*** Opening Data shown ***

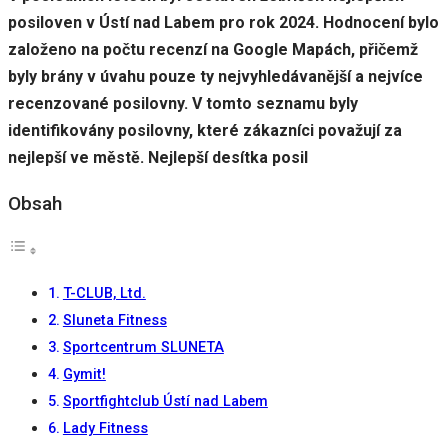
posiloven v Ústí nad Labem pro rok 2024. Hodnocení bylo
založeno na počtu recenzí na Google Mapách, přičemž
Uživatelská
byly brány v úvahu pouze ty nejvyhledávanější a nejvíce
zkušenost
recenzované posilovny. V tomto seznamu byly
Aby naše
webové
identifikovány posilovny, které zákazníci považují za
stránky
nejlepší ve městě. Nejlepší desítka posil
fungovaly
při vaší
Obsah
návštěvě co
nejlépe.
Pokud tyto
cookies
odmítnete,
T-CLUB, Ltd.
některé
funkce z
Sluneta Fitness
webu zmizí.
Sportcentrum SLUNETA
Gymit!
Marketing
Sportfightclub Ústí nad Labem
Sdílením svých
Lady Fitness
zájmů a chování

*** Closing Data shown ***

_Job:_ For the word "Labem", count the lines of the data that contain it and state only that count.

_Task answer:_ 2